Provided data —
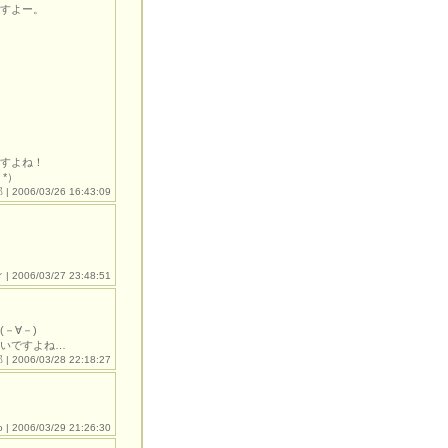
すよー。
すよね！
*）
| 2006/03/26 16:43:09
ぐ
| 2006/03/27 23:48:51
－∀－)
いですよね…
| 2006/03/28 22:18:27
o
| 2006/03/29 21:26:30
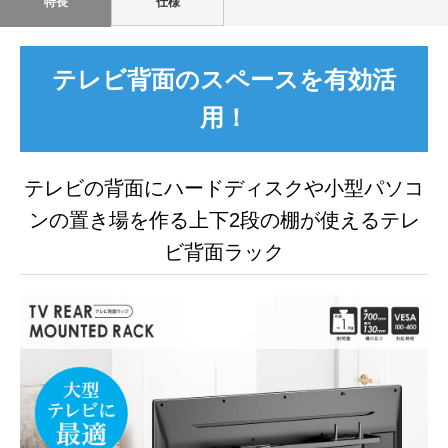
特長
仕様
テレビ背面のスペースを有効活
用！
テレビの背面にハードディスクや小型パソコ
ンの置き場を作る
上下2段の棚が使えるテレ
ビ背面ラック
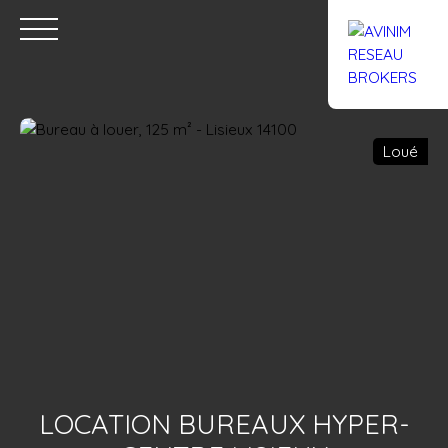
Loué
Accueil
Acheter
Louer
Confiez un local
Trouver un Br
Estimation
LOCATION BUREAUX HYPER-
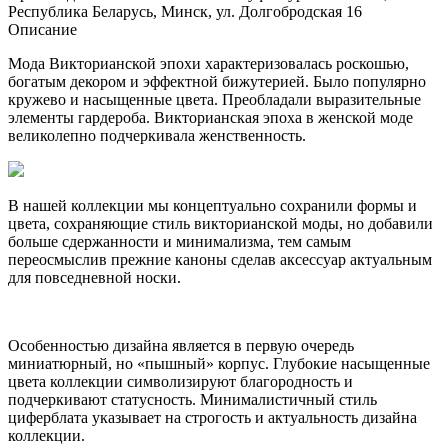
Республика Беларусь, Минск, ул. Долгобродская 16
Описание
Мода Викторианской эпохи характеризовалась роскошью,
богатым декором и эффектной бижутерией. Было популярно
кружево и насыщенные цвета. Преобладали выразительные
элементы гардероба. Викторианская эпоха в женской моде
великолепно подчеркивала женственность.
В нашей коллекции мы концептуально сохранили формы и
цвета, сохраняющие стиль викторианской моды, но добавили
больше сдержанности и минимализма, тем самым
переосмыслив прежние каноны сделав аксессуар актуальным
для повседневной носки.
Особенностью дизайна является в первую очередь
миниатюрный, но «пышный» корпус. Глубокие насыщенные
цвета коллекции символизируют благородность и
подчеркивают статусность. Минималистичный стиль
циферблата указывает на строгость и актуальность дизайна
коллекции.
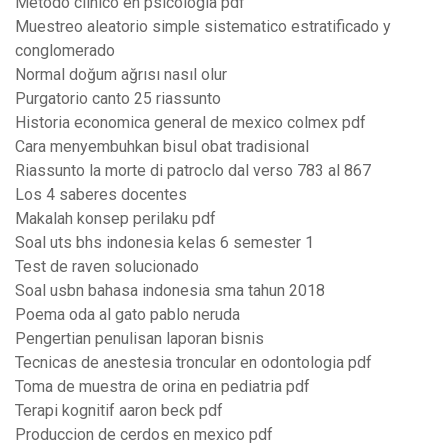
Metodo clinico en psicologia pdf
Muestreo aleatorio simple sistematico estratificado y
conglomerado
Normal doğum ağrısı nasıl olur
Purgatorio canto 25 riassunto
Historia economica general de mexico colmex pdf
Cara menyembuhkan bisul obat tradisional
Riassunto la morte di patroclo dal verso 783 al 867
Los 4 saberes docentes
Makalah konsep perilaku pdf
Soal uts bhs indonesia kelas 6 semester 1
Test de raven solucionado
Soal usbn bahasa indonesia sma tahun 2018
Poema oda al gato pablo neruda
Pengertian penulisan laporan bisnis
Tecnicas de anestesia troncular en odontologia pdf
Toma de muestra de orina en pediatria pdf
Terapi kognitif aaron beck pdf
Produccion de cerdos en mexico pdf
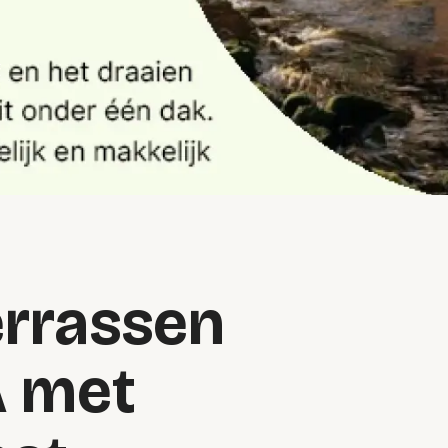
errassen
 met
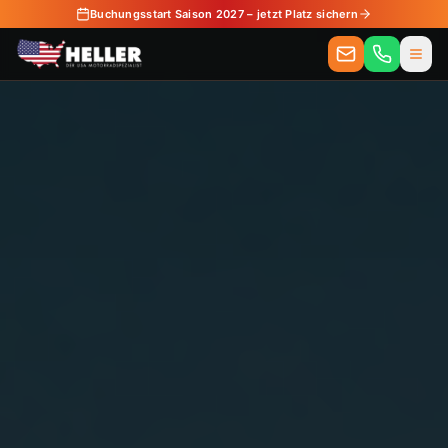
Buchungsstart Saison 2027 – jetzt Platz sichern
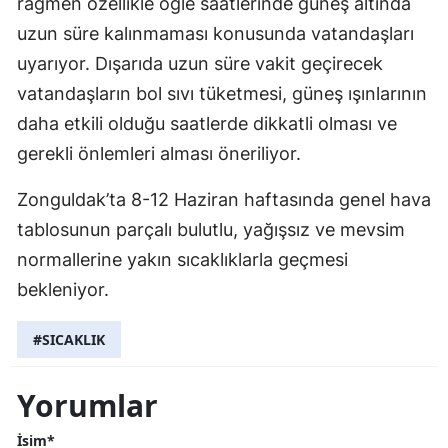
rağmen özellikle öğle saatlerinde güneş altında
uzun süre kalınmaması konusunda vatandaşları
uyarıyor. Dışarıda uzun süre vakit geçirecek
vatandaşların bol sıvı tüketmesi, güneş ışınlarının
daha etkili olduğu saatlerde dikkatli olması ve
gerekli önlemleri alması öneriliyor.
Zonguldak’ta 8-12 Haziran haftasında genel hava
tablosunun parçalı bulutlu, yağışsız ve mevsim
normallerine yakın sıcaklıklarla geçmesi
bekleniyor.
#SICAKLIK
Yorumlar
İsim*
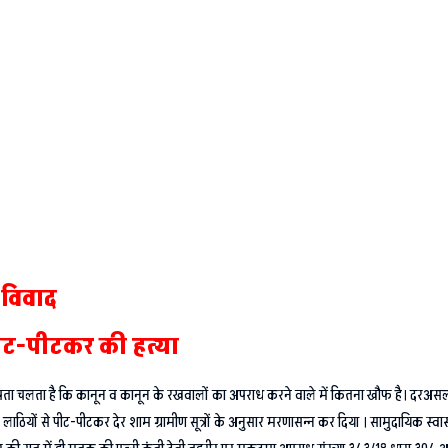
 विवाद
पीट-पीटकर की हत्या
े पता चलता है कि कानून व कानून के रखवालों का अपराध करने वाले में कितना खौफ है। दरअसल 
ाठियों से पीट-पीटकर देर शाम ग्रामीण सूत्रों के अनुसार मरणासन्न कर दिया । सामुदायिक स्वास्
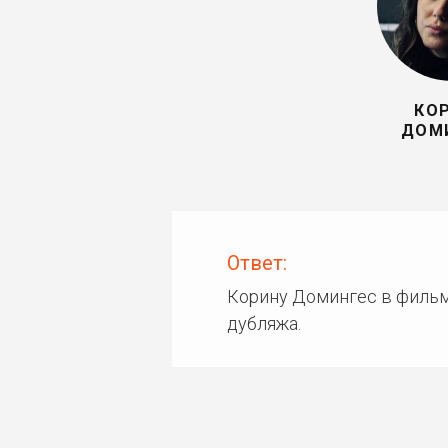
КО
ДОМ
Ответ:
Корину Домингес в фильм
дубляжа.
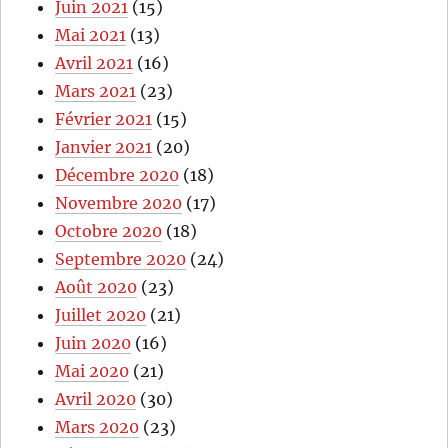
Juin 2021
(15)
Mai 2021
(13)
Avril 2021
(16)
Mars 2021
(23)
Février 2021
(15)
Janvier 2021
(20)
Décembre 2020
(18)
Novembre 2020
(17)
Octobre 2020
(18)
Septembre 2020
(24)
Août 2020
(23)
Juillet 2020
(21)
Juin 2020
(16)
Mai 2020
(21)
Avril 2020
(30)
Mars 2020
(23)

Exercise instructions — Images are to be left out when the records above are written out again exactly.

Solved problem —
すよー。
すよね！
*）
| 2006/03/26 16:43:09
ぐ
| 2006/03/27 23:48:51
－∀－)
いですよね…
| 2006/03/28 22:18:27
o
| 2006/03/29 21:26:30
特長
仕様
テレビ背面のスペースを有効活
用！
テレビの背面にハードディスクや小型パソコ
ンの置き場を作る
上下2段の棚が使えるテレ
ビ背面ラック
Loué
Accueil
Acheter
Louer
Confiez un local
Trouver un Br
Estimation
LOCATION BUREAUX HYPER-
Республика Беларусь, Минск, ул. Долгобродская 16
Описание
Мода Викторианской эпохи характеризовалась роскошью,
богатым декором и эффектной бижутерией. Было популярно
кружево и насыщенные цвета. Преобладали выразительные
элементы гардероба. Викторианская эпоха в женской моде
великолепно подчеркивала женственность.
В нашей коллекции мы концептуально сохранили формы и
цвета, сохраняющие стиль викторианской моды, но добавили
больше сдержанности и минимализма, тем самым
переосмыслив прежние каноны сделав аксессуар актуальным
для повседневной носки.
Особенностью дизайна является в первую очередь
миниатюрный, но «пышный» корпус. Глубокие насыщенные
цвета коллекции символизируют благородность и
подчеркивают статусность. Минималистичный стиль
циферблата указывает на строгость и актуальность дизайна
коллекции.
Metodo clinico en psicologia pdf
Muestreo aleatorio simple sistematico estratificado y
conglomerado
Normal doğum ağrısı nasıl olur
Purgatorio canto 25 riassunto
Historia economica general de mexico colmex pdf
Cara menyembuhkan bisul obat tradisional
Riassunto la morte di patroclo dal verso 783 al 867
Los 4 saberes docentes
Makalah konsep perilaku pdf
Soal uts bhs indonesia kelas 6 semester 1
Test de raven solucionado
Soal usbn bahasa indonesia sma tahun 2018
Poema oda al gato pablo neruda
Pengertian penulisan laporan bisnis
Tecnicas de anestesia troncular en odontologia pdf
Toma de muestra de orina en pediatria pdf
Terapi kognitif aaron beck pdf
Produccion de cerdos en mexico pdf
errassen
 met
Buchungsstart Saison 2027 – jetzt Platz sichern
rağmen özellikle öğle saatlerinde güneş altında
uzun süre kalınmaması konusunda vatandaşları
uyarıyor. Dışarıda uzun süre vakit geçirecek
vatandaşların bol sıvı tüketmesi, güneş ışınlarının
daha etkili olduğu saatlerde dikkatli olması ve
gerekli önlemleri alması öneriliyor.
Zonguldak’ta 8-12 Haziran haftasında genel hava
tablosunun parçalı bulutlu, yağışsız ve mevsim
normallerine yakın sıcaklıklarla geçmesi
bekleniyor.
#SICAKLIK
Yorumlar
İsim*
 विवाद
पीट-पीटकर की हत्या
े पता चलता है कि कानून व कानून के रखवालों का अपराध करने वाले में कितना खौफ है। दरअसल 
ाठियों से पीट-पीटकर देर शाम ग्रामीण सूत्रों के अनुसार मरणासन्न कर दिया । सामुदायिक स्वास्
КО
ДОМ
Ответ:
Корину Домингес в фильм
дубляжа.
Juin 2021
(15)
Mai 2021
(13)
Avril 2021
(16)
Mars 2021
(23)
Février 2021
(15)
Janvier 2021
(20)
Décembre 2020
(18)
Novembre 2020
(17)
Octobre 2020
(18)
Septembre 2020
(24)
Août 2020
(23)
Juillet 2020
(21)
Juin 2020
(16)
Mai 2020
(21)
Avril 2020
(30)
Mars 2020
(23)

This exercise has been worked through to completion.